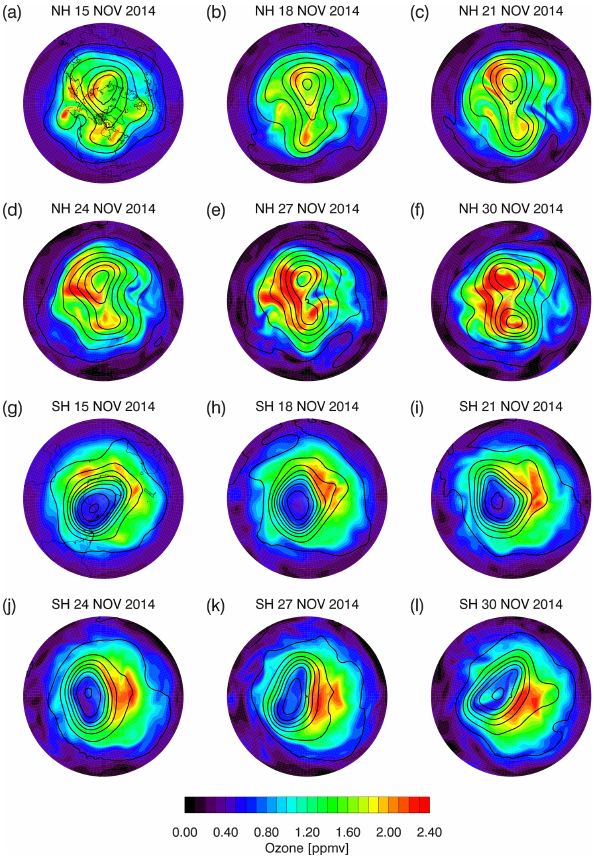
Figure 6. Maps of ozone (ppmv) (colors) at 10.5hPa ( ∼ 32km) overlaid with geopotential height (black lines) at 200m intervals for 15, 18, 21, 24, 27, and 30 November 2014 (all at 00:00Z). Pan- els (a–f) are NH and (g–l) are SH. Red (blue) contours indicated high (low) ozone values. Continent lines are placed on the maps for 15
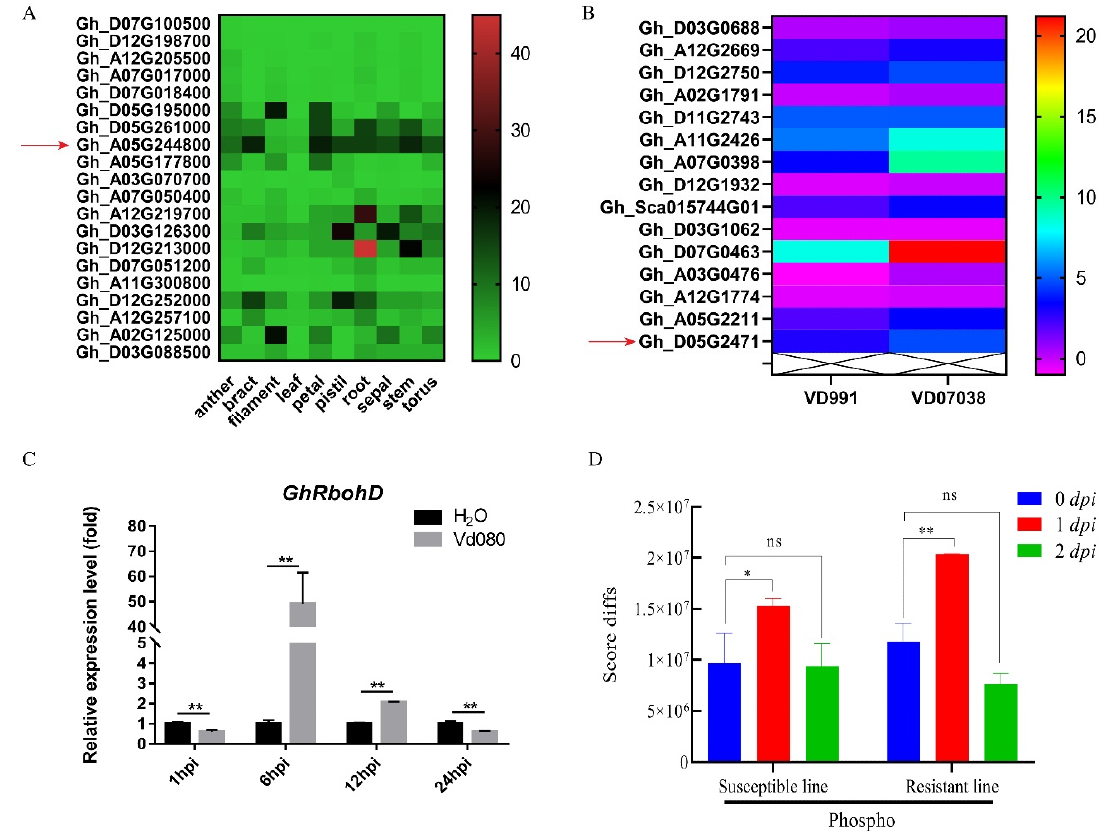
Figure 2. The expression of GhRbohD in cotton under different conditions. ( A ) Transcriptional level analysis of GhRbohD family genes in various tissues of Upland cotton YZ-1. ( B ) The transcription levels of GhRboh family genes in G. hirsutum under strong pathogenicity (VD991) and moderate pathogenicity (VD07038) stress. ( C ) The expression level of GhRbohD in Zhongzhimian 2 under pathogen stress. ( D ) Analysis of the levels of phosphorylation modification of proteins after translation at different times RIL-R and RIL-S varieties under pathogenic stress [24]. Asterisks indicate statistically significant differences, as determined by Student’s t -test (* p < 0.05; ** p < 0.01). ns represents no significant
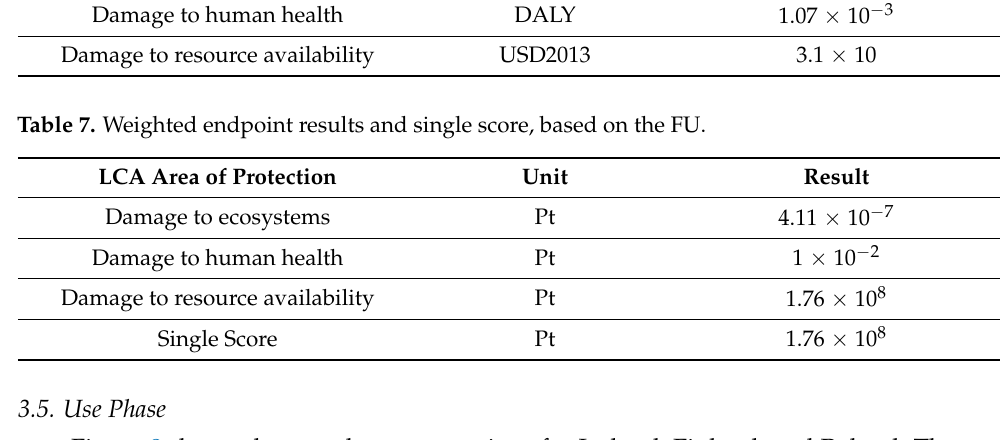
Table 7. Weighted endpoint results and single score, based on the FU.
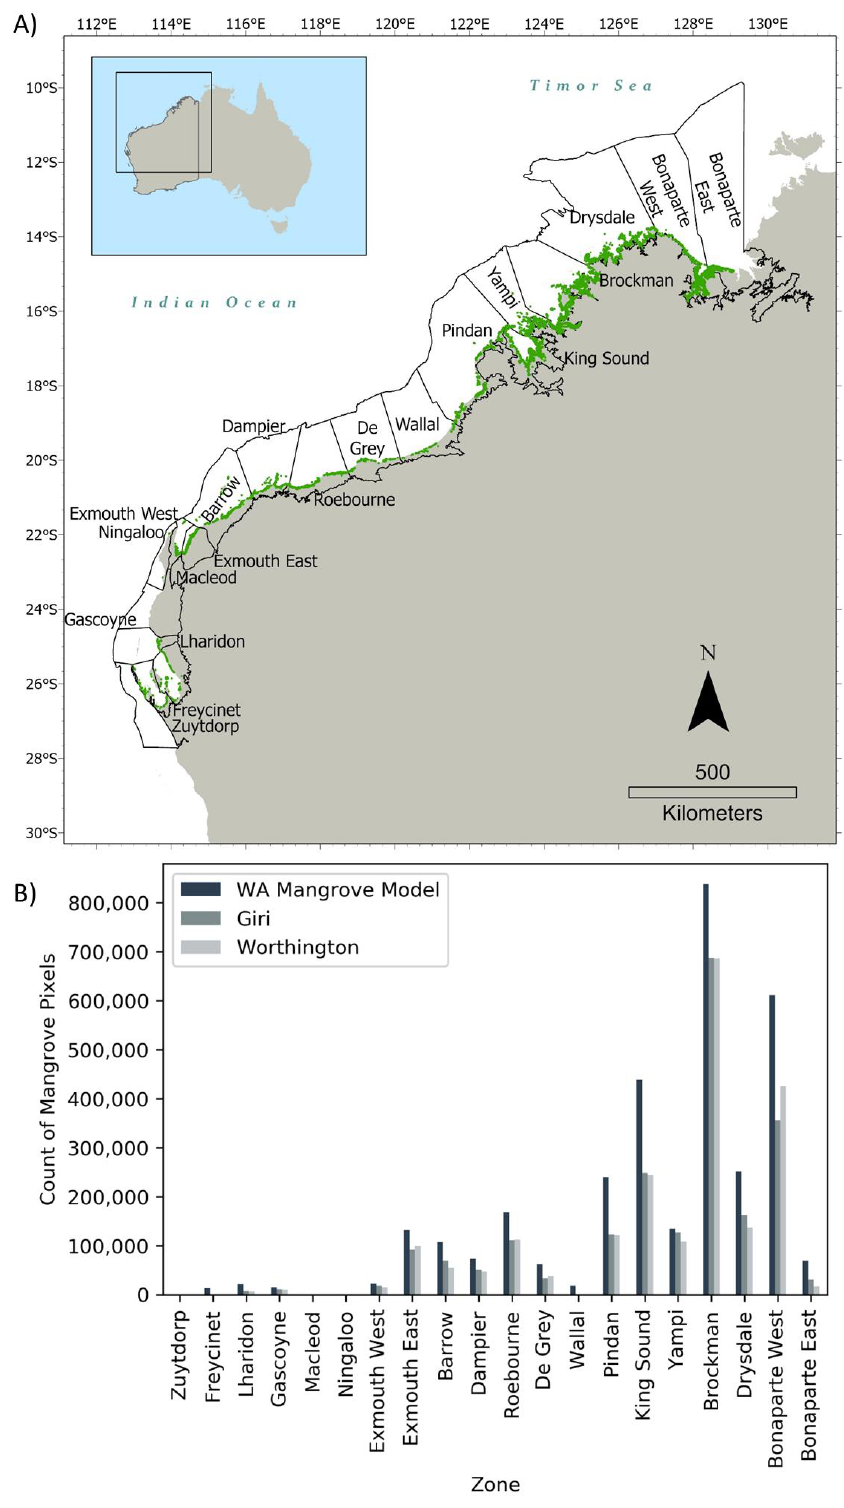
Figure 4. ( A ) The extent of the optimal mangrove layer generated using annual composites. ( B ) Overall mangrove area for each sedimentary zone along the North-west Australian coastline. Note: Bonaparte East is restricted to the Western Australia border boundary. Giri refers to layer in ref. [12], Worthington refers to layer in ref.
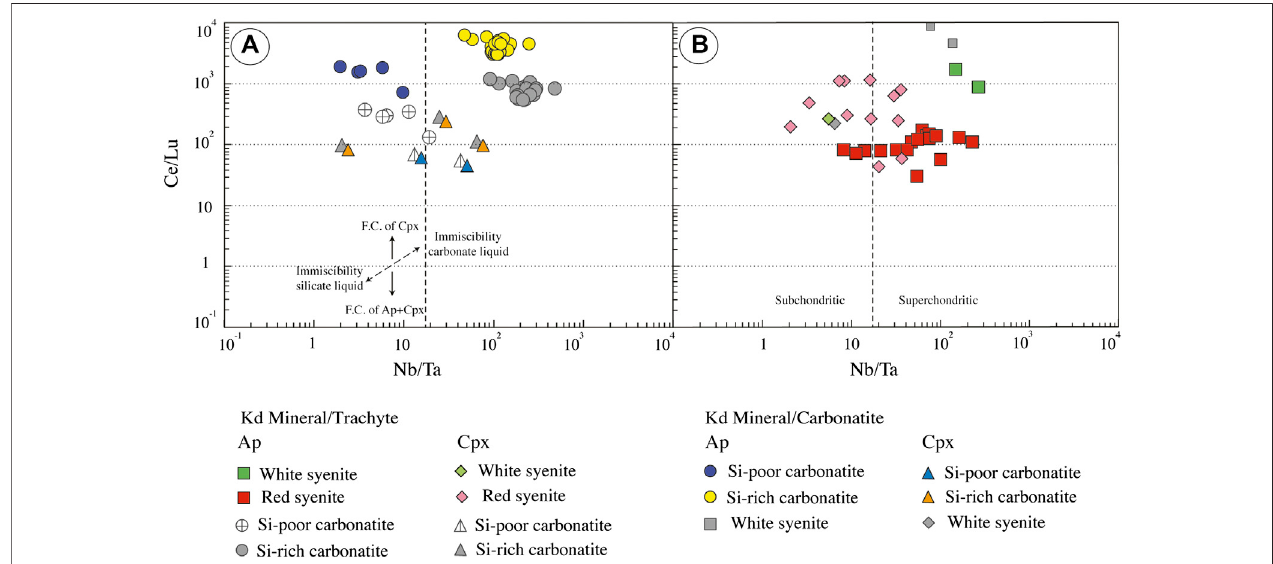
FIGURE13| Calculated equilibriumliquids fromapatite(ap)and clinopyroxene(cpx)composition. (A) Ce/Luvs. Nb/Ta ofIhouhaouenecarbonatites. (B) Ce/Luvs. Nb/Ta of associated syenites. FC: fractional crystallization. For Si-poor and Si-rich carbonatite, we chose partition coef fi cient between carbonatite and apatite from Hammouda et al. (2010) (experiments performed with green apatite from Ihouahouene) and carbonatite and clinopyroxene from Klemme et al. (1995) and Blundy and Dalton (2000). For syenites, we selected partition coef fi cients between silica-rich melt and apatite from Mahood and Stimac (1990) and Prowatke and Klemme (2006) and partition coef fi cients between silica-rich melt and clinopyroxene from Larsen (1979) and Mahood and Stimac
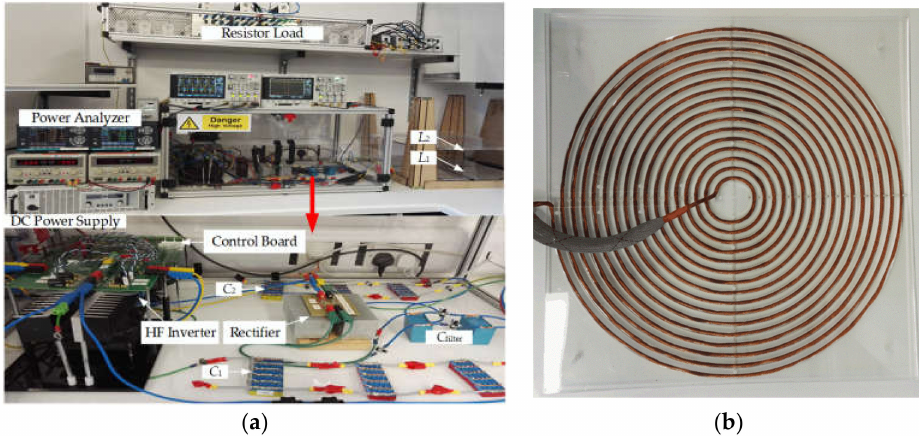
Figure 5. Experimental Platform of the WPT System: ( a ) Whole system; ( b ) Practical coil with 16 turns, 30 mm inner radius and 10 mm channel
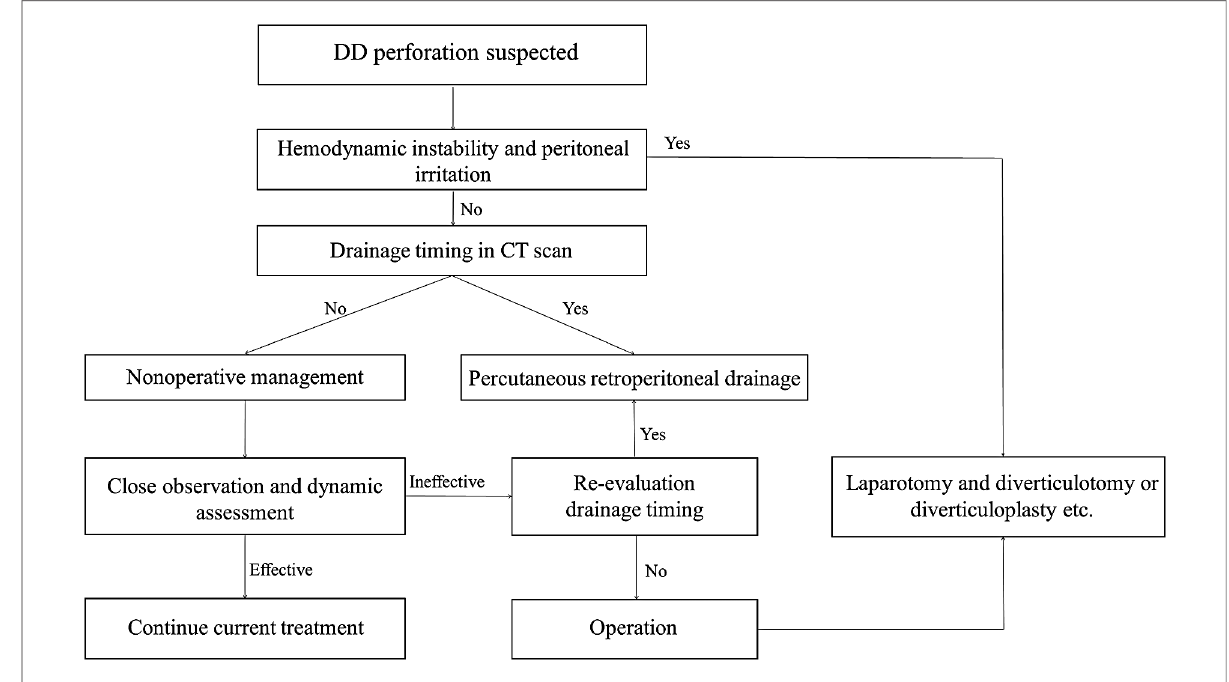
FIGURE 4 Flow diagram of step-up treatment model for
┄┄┄┄┄┄
*What this task involves*
The copy must include every record exactly and none of the pictures.

*Completed exercise*
Figure 6. Maps of ozone (ppmv) (colors) at 10.5hPa ( ∼ 32km) overlaid with geopotential height (black lines) at 200m intervals for 15, 18, 21, 24, 27, and 30 November 2014 (all at 00:00Z). Pan- els (a–f) are NH and (g–l) are SH. Red (blue) contours indicated high (low) ozone values. Continent lines are placed on the maps for 15
Figure 2. The expression of GhRbohD in cotton under different conditions. ( A ) Transcriptional level analysis of GhRbohD family genes in various tissues of Upland cotton YZ-1. ( B ) The transcription levels of GhRboh family genes in G. hirsutum under strong pathogenicity (VD991) and moderate pathogenicity (VD07038) stress. ( C ) The expression level of GhRbohD in Zhongzhimian 2 under pathogen stress. ( D ) Analysis of the levels of phosphorylation modification of proteins after translation at different times RIL-R and RIL-S varieties under pathogenic stress [24]. Asterisks indicate statistically significant differences, as determined by Student’s t -test (* p < 0.05; ** p < 0.01). ns represents no significant
Table 7. Weighted endpoint results and single score, based on the FU.
Figure 4. ( A ) The extent of the optimal mangrove layer generated using annual composites. ( B ) Overall mangrove area for each sedimentary zone along the North-west Australian coastline. Note: Bonaparte East is restricted to the Western Australia border boundary. Giri refers to layer in ref. [12], Worthington refers to layer in ref.
FIGURE13| Calculated equilibriumliquids fromapatite(ap)and clinopyroxene(cpx)composition. (A) Ce/Luvs. Nb/Ta ofIhouhaouenecarbonatites. (B) Ce/Luvs. Nb/Ta of associated syenites. FC: fractional crystallization. For Si-poor and Si-rich carbonatite, we chose partition coef fi cient between carbonatite and apatite from Hammouda et al. (2010) (experiments performed with green apatite from Ihouahouene) and carbonatite and clinopyroxene from Klemme et al. (1995) and Blundy and Dalton (2000). For syenites, we selected partition coef fi cients between silica-rich melt and apatite from Mahood and Stimac (1990) and Prowatke and Klemme (2006) and partition coef fi cients between silica-rich melt and clinopyroxene from Larsen (1979) and Mahood and Stimac
Figure 5. Experimental Platform of the WPT System: ( a ) Whole system; ( b ) Practical coil with 16 turns, 30 mm inner radius and 10 mm channel
FIGURE 4 Flow diagram of step-up treatment model for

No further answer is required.